[Dataset entries]
----------

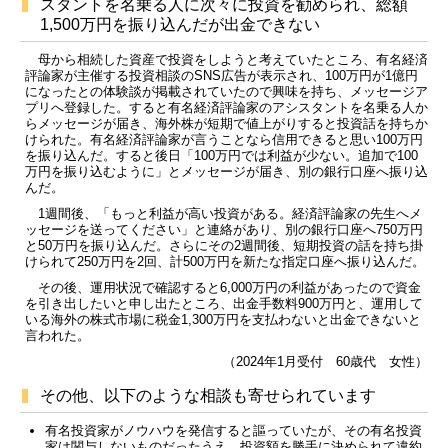
スタントを名乗る人に次々に投資を勧められ、総額
1,500万円を振り込んだが出金できない
母から相続した資産で投資をしようと考えていたところ、有名経済
評論家が主催する投資相談のSNS広告が表示され、100万円が1億円
になったとの体験談が掲載されていたので興味を持ち、メッセージア
プリへ登録した。すると有名経済評論家のアシスタントを名乗る人か
らメッセージが届き、海外株が短期で値上がりすると投資話を持ちか
けられた。有名経済評論家が言うことなら信用できると思い100万円
を振り込んだ。すると後日「100万円では利益が少ない。追加で100
万円を振り込むように」とメッセージが届き、別の銀行口座へ振り込
んだ。
1週間後、「もっと利益が高い投資がある。経済評論家の先生へメ
ッセージを送ってください」と連絡があり、別の銀行口座へ750万円
と50万円を振り込んだ。さらにその2週間後、短期投資の話を持ち掛
けられて250万円を2回、計500万円を新たな指定口座へ振り込んだ。
その後、運用状況で確認すると6,000万円の利益があったので資金
を引き出したいと申し出たところ、出金手数料900万円と、運用して
いる海外の株式市場に税金1,300万円を支払わないと出金できないと
言われた。
（2024年1月受付 60歳代 女性）
その他、以下のような相談も寄せられています
有名投資家がノウハウを発信すると謳っていたが、その有名投資
家は関与しないものだったうえ、投資額を勝手に決められて違約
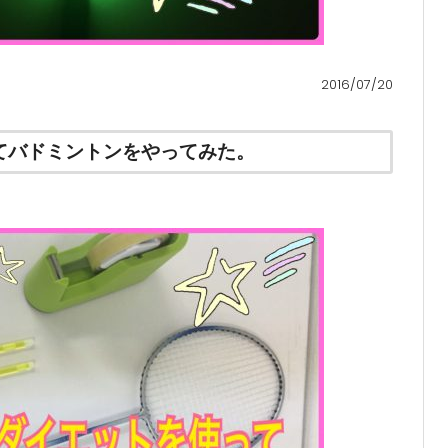
2016/07/20
てバドミントンをやってみた。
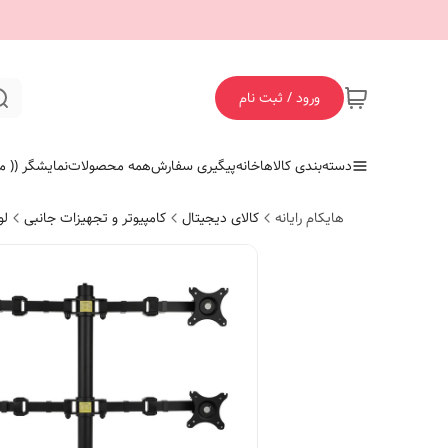
ورود / ثبت نام
دسته‌بندی کالاها
خانه
پیگیری سفارش
همه محصولات
نمایشگر (( ما
هایکام رایانه
کالای دیجیتال
کامپیوتر و تجهیزات جانبی
لو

----------

* [Exercise directions]:
With every picture removed, give the entries above again exactly.

* [Exercise answer]:
スタントを名乗る人に次々に投資を勧められ、総額
1,500万円を振り込んだが出金できない
母から相続した資産で投資をしようと考えていたところ、有名経済
評論家が主催する投資相談のSNS広告が表示され、100万円が1億円
になったとの体験談が掲載されていたので興味を持ち、メッセージア
プリへ登録した。すると有名経済評論家のアシスタントを名乗る人か
らメッセージが届き、海外株が短期で値上がりすると投資話を持ちか
けられた。有名経済評論家が言うことなら信用できると思い100万円
を振り込んだ。すると後日「100万円では利益が少ない。追加で100
万円を振り込むように」とメッセージが届き、別の銀行口座へ振り込
んだ。
1週間後、「もっと利益が高い投資がある。経済評論家の先生へメ
ッセージを送ってください」と連絡があり、別の銀行口座へ750万円
と50万円を振り込んだ。さらにその2週間後、短期投資の話を持ち掛
けられて250万円を2回、計500万円を新たな指定口座へ振り込んだ。
その後、運用状況で確認すると6,000万円の利益があったので資金
を引き出したいと申し出たところ、出金手数料900万円と、運用して
いる海外の株式市場に税金1,300万円を支払わないと出金できないと
言われた。
（2024年1月受付 60歳代 女性）
その他、以下のような相談も寄せられています
有名投資家がノウハウを発信すると謳っていたが、その有名投資
家は関与しないものだったうえ、投資額を勝手に決められて違約
2016/07/20
てバドミントンをやってみた。
ورود / ثبت نام
دسته‌بندی کالاها
خانه
پیگیری سفارش
همه محصولات
نمایشگر (( ما
هایکام رایانه
کالای دیجیتال
کامپیوتر و تجهیزات جانبی
لو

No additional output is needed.